Expenditure vouchers must be worked through for the first three months after year end to determine any invoices, which relate to the previous financial year. These invoices must then be listed and brought to account as creditors. The list serves as a supporting voucher for audit purposes.
Leave records must also be kept accurately to ensure that staff does not exceed the approved annual leave allocation. Leave credit must be calculated with the relevant remuneration to make provision in the financial statements.

The auditors found that the investments reflected in the financial statements had been overstated by N$288 883.

The council should obtain confirmation of all investments held at financial institutions at the end of each financial year and adjust its balances in the general ledger accordingly. This would help avoid any difference between their records and those of the council.

Bank and cash
The bank balance on the balance sheet reflects an unfavourable balance of 
N$629 078. The bank statements reflect a favourable balance of N$295 258.
No bank reconciliations could be provided for audit purposes and the auditors were unable to verify the correctness and completeness of the bank balance recorded in the balance sheet.

The cash-book balance must be reconciled with the balance reflected on the bank statements each and every month to ensure all the transactions for the month have been properly recorded. Without such reconciliations, the council is at risk of having mistakes or any irregularities going through unnoticed for long periods of time.

Salaries and wages
Salaries and wages were overstated by N$373 564 in the financial statements.

Although this issue was not mentioned as reason for the disclaimed audit opinion, it still appears to be a material amount, which should have been included in the reasons. Unfortunately, the report does not elaborate on the reasons of the misrepresentation, but it is important for the council to ensure the amounts reflected on the payroll agree with the figures shown in the general ledger.

Income and expenses
Income and expenses could not be verified due to a lack of supporting documentation.

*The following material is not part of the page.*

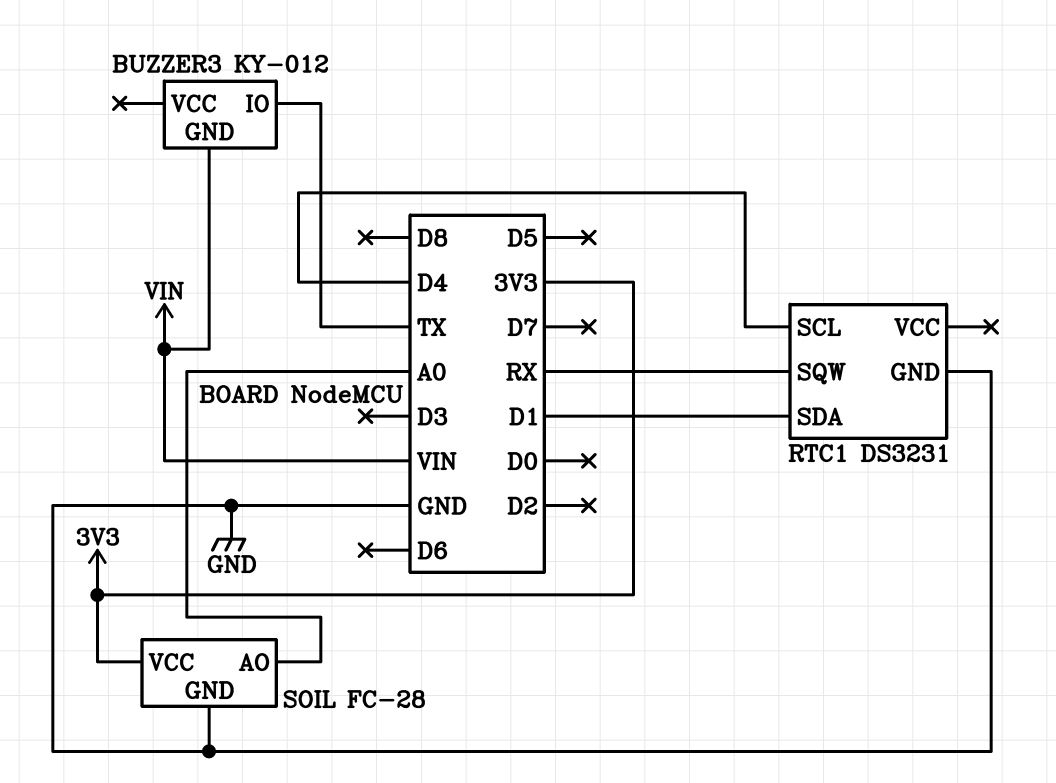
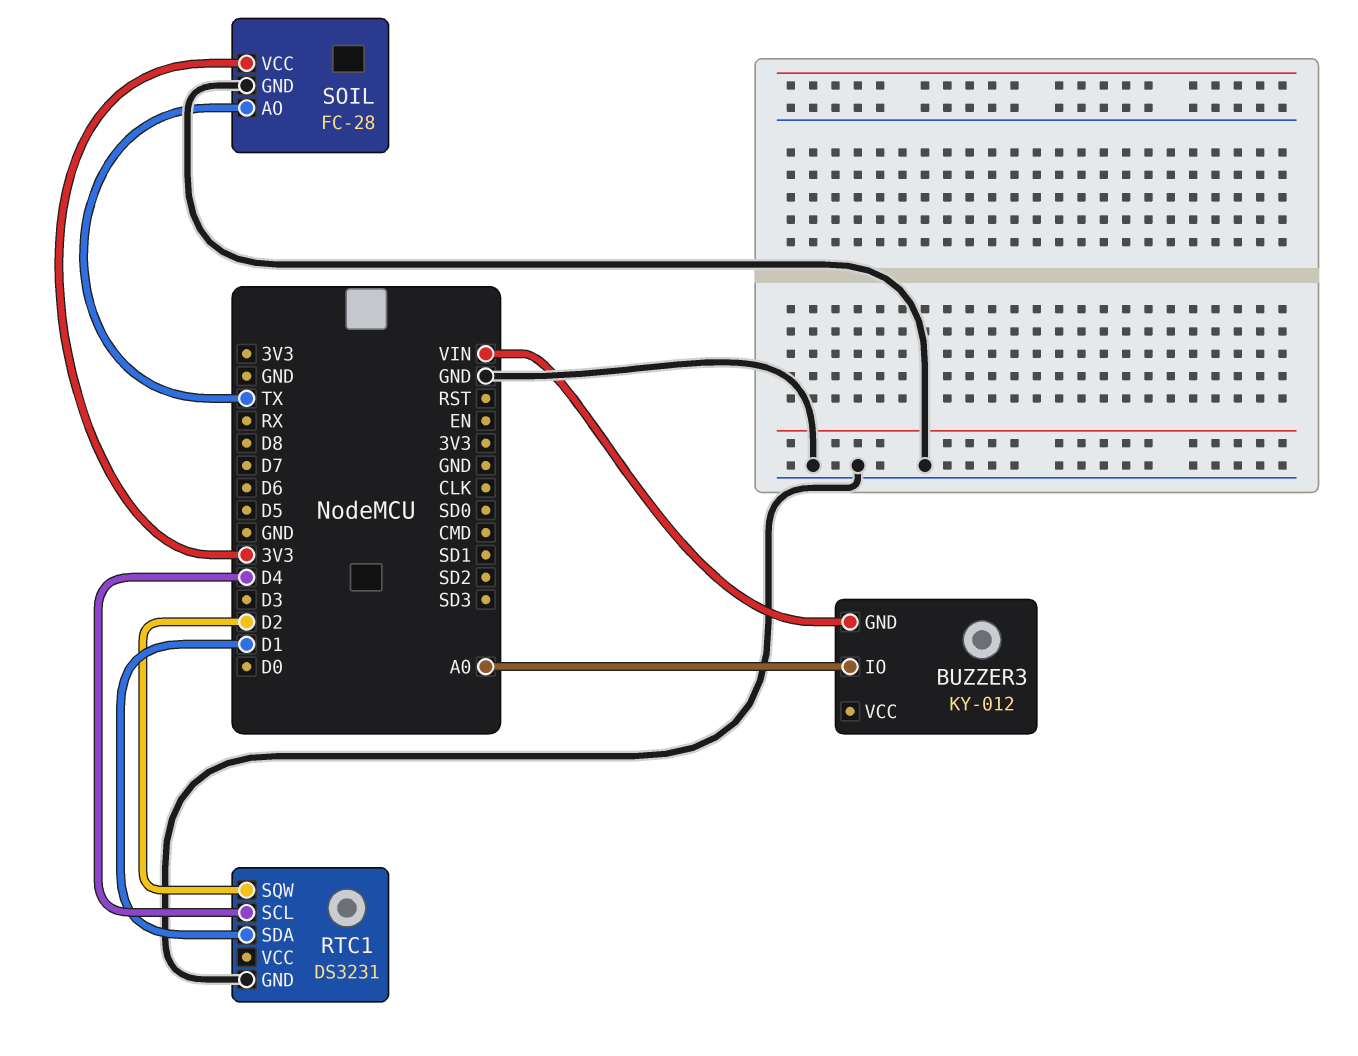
BUZZER3 pin IO: TX -> A0
RTC1 pin SQW: RX -> D2
SOIL pin AO: A0 -> TX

This is unheard of. How is it possible that payments are not filed in cheque number order together with the relevant invoices and other documentation? How can one receive revenue without issuing a proper receipt and refer this to the relevant invoice or other documentation? A course on record filing seems to be extremely necessary at the council.

VAT and P.A.Y.E
No P.A.Y.E. returns were submitted to the Directorate: Inland Revenue. No provision has been made in the financial statements for outstanding P.A.Y.E.
Included in trade and other payables is an amount of N$592 505 (2012) for VAT payable. Due to a lack of supporting documentation, the auditors were unable to verify the accuracy of this amount.

One wonders how the staff will be able to fill in their income tax returns if they do not receive a P.A.Y.E certificate from the council. These certificates have to be reconciled with the amounts paid to the Receiver of Revenue by the council during the year.
VAT records need to be reconciled with the invoices from the Receiver of Revenue and any corrections need to be effected before year-end. This issue was raised by the auditors but not included as one of the reasons for the disclaimed audit opinion.
The above-mentioned shortfalls are based on AG’s 2012 report but most also apply to the other financial years under review.